== Segment start ==

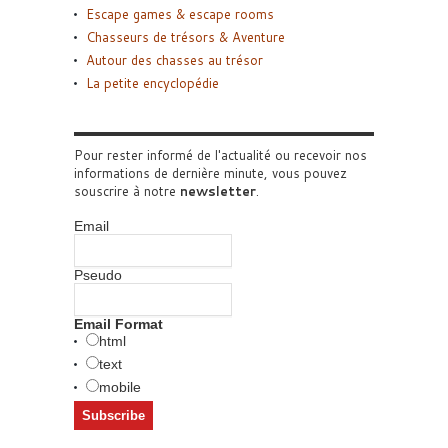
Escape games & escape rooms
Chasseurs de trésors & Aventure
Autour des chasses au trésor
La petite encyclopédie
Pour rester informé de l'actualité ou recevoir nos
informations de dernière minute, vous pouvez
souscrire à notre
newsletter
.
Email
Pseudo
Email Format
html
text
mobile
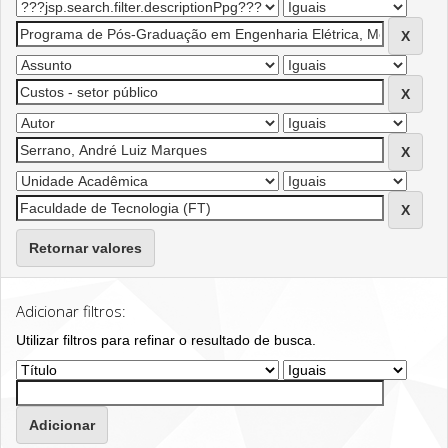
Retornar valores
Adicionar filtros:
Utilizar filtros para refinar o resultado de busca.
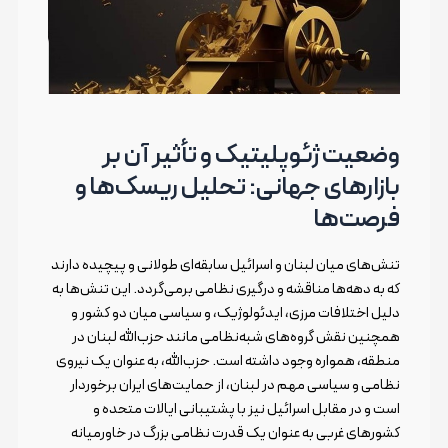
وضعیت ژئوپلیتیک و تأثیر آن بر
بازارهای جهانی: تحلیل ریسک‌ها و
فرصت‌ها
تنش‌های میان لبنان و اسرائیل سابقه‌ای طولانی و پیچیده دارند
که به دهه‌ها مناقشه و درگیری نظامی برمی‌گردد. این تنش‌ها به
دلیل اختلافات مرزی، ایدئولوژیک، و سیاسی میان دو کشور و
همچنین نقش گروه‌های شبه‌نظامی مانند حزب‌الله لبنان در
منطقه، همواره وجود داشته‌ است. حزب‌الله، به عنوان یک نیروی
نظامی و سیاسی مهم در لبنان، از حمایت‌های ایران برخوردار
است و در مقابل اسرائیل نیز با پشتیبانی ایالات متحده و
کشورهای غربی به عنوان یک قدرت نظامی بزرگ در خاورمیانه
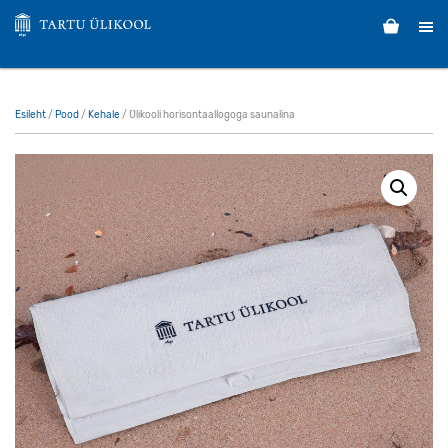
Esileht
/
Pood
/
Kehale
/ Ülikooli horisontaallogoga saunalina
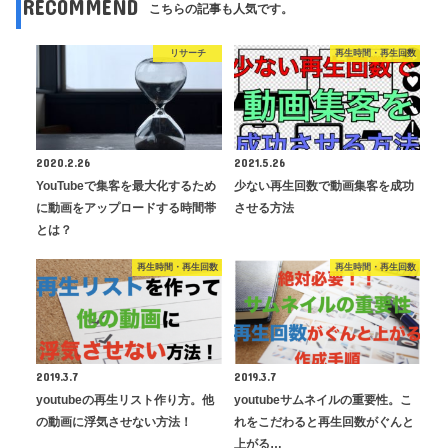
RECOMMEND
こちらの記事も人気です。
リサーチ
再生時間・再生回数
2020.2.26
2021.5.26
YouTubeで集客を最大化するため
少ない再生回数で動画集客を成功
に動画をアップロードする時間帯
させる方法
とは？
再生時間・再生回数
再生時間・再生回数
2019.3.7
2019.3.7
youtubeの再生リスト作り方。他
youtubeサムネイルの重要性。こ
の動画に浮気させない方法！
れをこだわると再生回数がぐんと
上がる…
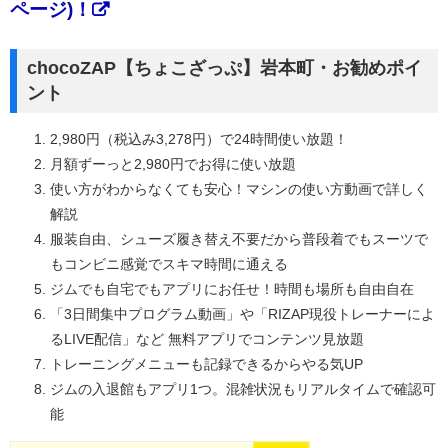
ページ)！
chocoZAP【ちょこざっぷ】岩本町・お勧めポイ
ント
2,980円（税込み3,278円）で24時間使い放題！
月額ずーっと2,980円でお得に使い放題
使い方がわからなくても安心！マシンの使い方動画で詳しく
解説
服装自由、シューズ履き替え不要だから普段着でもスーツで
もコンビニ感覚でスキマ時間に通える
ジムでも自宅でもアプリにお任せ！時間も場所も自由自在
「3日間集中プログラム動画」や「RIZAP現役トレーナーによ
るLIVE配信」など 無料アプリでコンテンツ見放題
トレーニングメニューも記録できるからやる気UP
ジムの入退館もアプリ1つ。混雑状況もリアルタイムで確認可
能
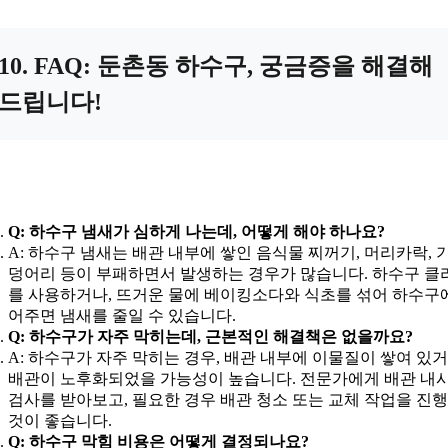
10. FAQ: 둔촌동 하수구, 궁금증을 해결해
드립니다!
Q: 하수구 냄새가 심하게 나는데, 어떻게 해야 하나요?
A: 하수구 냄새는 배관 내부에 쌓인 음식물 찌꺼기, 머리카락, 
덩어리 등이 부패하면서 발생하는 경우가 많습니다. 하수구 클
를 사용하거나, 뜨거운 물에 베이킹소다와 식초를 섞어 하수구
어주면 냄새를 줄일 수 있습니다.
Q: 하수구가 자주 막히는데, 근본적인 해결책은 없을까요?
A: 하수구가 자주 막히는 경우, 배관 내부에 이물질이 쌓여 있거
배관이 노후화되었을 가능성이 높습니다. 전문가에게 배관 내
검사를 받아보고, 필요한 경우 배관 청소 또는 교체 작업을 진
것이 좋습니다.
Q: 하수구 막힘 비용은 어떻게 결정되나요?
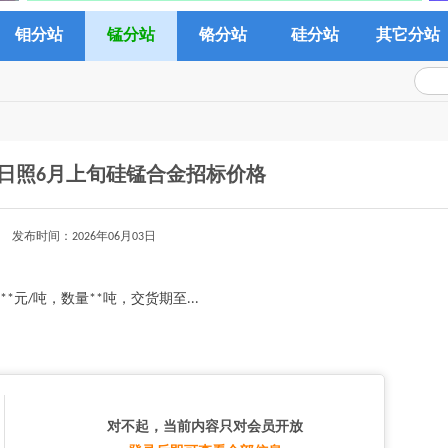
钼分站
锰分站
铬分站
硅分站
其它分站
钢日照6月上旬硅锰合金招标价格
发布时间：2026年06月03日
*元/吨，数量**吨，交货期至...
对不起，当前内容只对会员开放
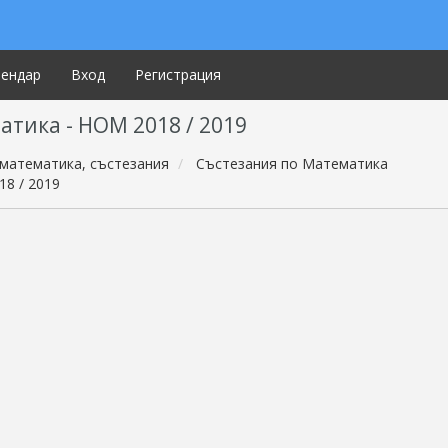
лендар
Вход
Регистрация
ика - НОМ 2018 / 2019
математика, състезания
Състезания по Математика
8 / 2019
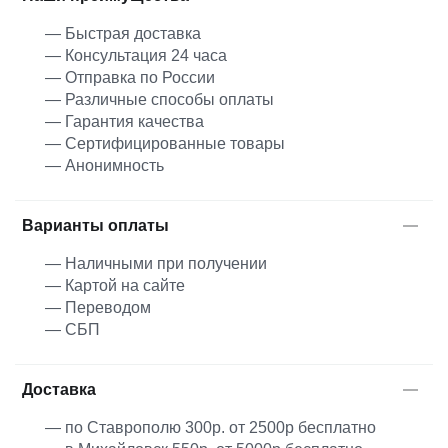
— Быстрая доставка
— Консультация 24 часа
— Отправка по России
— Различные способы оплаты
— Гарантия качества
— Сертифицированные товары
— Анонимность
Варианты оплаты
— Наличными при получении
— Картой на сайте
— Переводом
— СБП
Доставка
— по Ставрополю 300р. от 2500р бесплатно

== Segment end ==

• _Assigned task_
Each line of the data should be printed again exactly. Please leave pictures out.

• _Task answer_
Escape games & escape rooms
Chasseurs de trésors & Aventure
Autour des chasses au trésor
La petite encyclopédie
Pour rester informé de l'actualité ou recevoir nos
informations de dernière minute, vous pouvez
souscrire à notre
newsletter
.
Email
Pseudo
Email Format
html
text
mobile
Retornar valores
Adicionar filtros:
Utilizar filtros para refinar o resultado de busca.
وضعیت ژئوپلیتیک و تأثیر آن بر
بازارهای جهانی: تحلیل ریسک‌ها و
فرصت‌ها
تنش‌های میان لبنان و اسرائیل سابقه‌ای طولانی و پیچیده دارند
که به دهه‌ها مناقشه و درگیری نظامی برمی‌گردد. این تنش‌ها به
دلیل اختلافات مرزی، ایدئولوژیک، و سیاسی میان دو کشور و
همچنین نقش گروه‌های شبه‌نظامی مانند حزب‌الله لبنان در
منطقه، همواره وجود داشته‌ است. حزب‌الله، به عنوان یک نیروی
نظامی و سیاسی مهم در لبنان، از حمایت‌های ایران برخوردار
است و در مقابل اسرائیل نیز با پشتیبانی ایالات متحده و
کشورهای غربی به عنوان یک قدرت نظامی بزرگ در خاورمیانه
Esileht
/
Pood
/
Kehale
/ Ülikooli horisontaallogoga saunalina
RECOMMEND
こちらの記事も人気です。
リサーチ
再生時間・再生回数
2020.2.26
2021.5.26
YouTubeで集客を最大化するため
少ない再生回数で動画集客を成功
に動画をアップロードする時間帯
させる方法
とは？
再生時間・再生回数
再生時間・再生回数
2019.3.7
2019.3.7
youtubeの再生リスト作り方。他
youtubeサムネイルの重要性。こ
の動画に浮気させない方法！
れをこだわると再生回数がぐんと
上がる…
ページ)！
chocoZAP【ちょこざっぷ】岩本町・お勧めポイ
ント
2,980円（税込み3,278円）で24時間使い放題！
月額ずーっと2,980円でお得に使い放題
使い方がわからなくても安心！マシンの使い方動画で詳しく
解説
服装自由、シューズ履き替え不要だから普段着でもスーツで
もコンビニ感覚でスキマ時間に通える
ジムでも自宅でもアプリにお任せ！時間も場所も自由自在
「3日間集中プログラム動画」や「RIZAP現役トレーナーによ
るLIVE配信」など 無料アプリでコンテンツ見放題
トレーニングメニューも記録できるからやる気UP
ジムの入退館もアプリ1つ。混雑状況もリアルタイムで確認可
能
10. FAQ: 둔촌동 하수구, 궁금증을 해결해
드립니다!
Q: 하수구 냄새가 심하게 나는데, 어떻게 해야 하나요?
A: 하수구 냄새는 배관 내부에 쌓인 음식물 찌꺼기, 머리카락, 
덩어리 등이 부패하면서 발생하는 경우가 많습니다. 하수구 클
를 사용하거나, 뜨거운 물에 베이킹소다와 식초를 섞어 하수구
어주면 냄새를 줄일 수 있습니다.
Q: 하수구가 자주 막히는데, 근본적인 해결책은 없을까요?
A: 하수구가 자주 막히는 경우, 배관 내부에 이물질이 쌓여 있거
배관이 노후화되었을 가능성이 높습니다. 전문가에게 배관 내
검사를 받아보고, 필요한 경우 배관 청소 또는 교체 작업을 진
것이 좋습니다.
Q: 하수구 막힘 비용은 어떻게 결정되나요?
钼分站
锰分站
铬分站
硅分站
其它分站
钢日照6月上旬硅锰合金招标价格
发布时间：2026年06月03日
*元/吨，数量**吨，交货期至...
对不起，当前内容只对会员开放
лендар
Вход
Регистрация
ика - НОМ 2018 / 2019
математика, състезания
Състезания по Математика
8 / 2019
— Быстрая доставка
— Консультация 24 часа
— Отправка по России
— Различные способы оплаты
— Гарантия качества
— Сертифицированные товары
— Анонимность
Варианты оплаты
— Наличными при получении
— Картой на сайте
— Переводом
— СБП
Доставка
— по Ставрополю 300р. от 2500р бесплатно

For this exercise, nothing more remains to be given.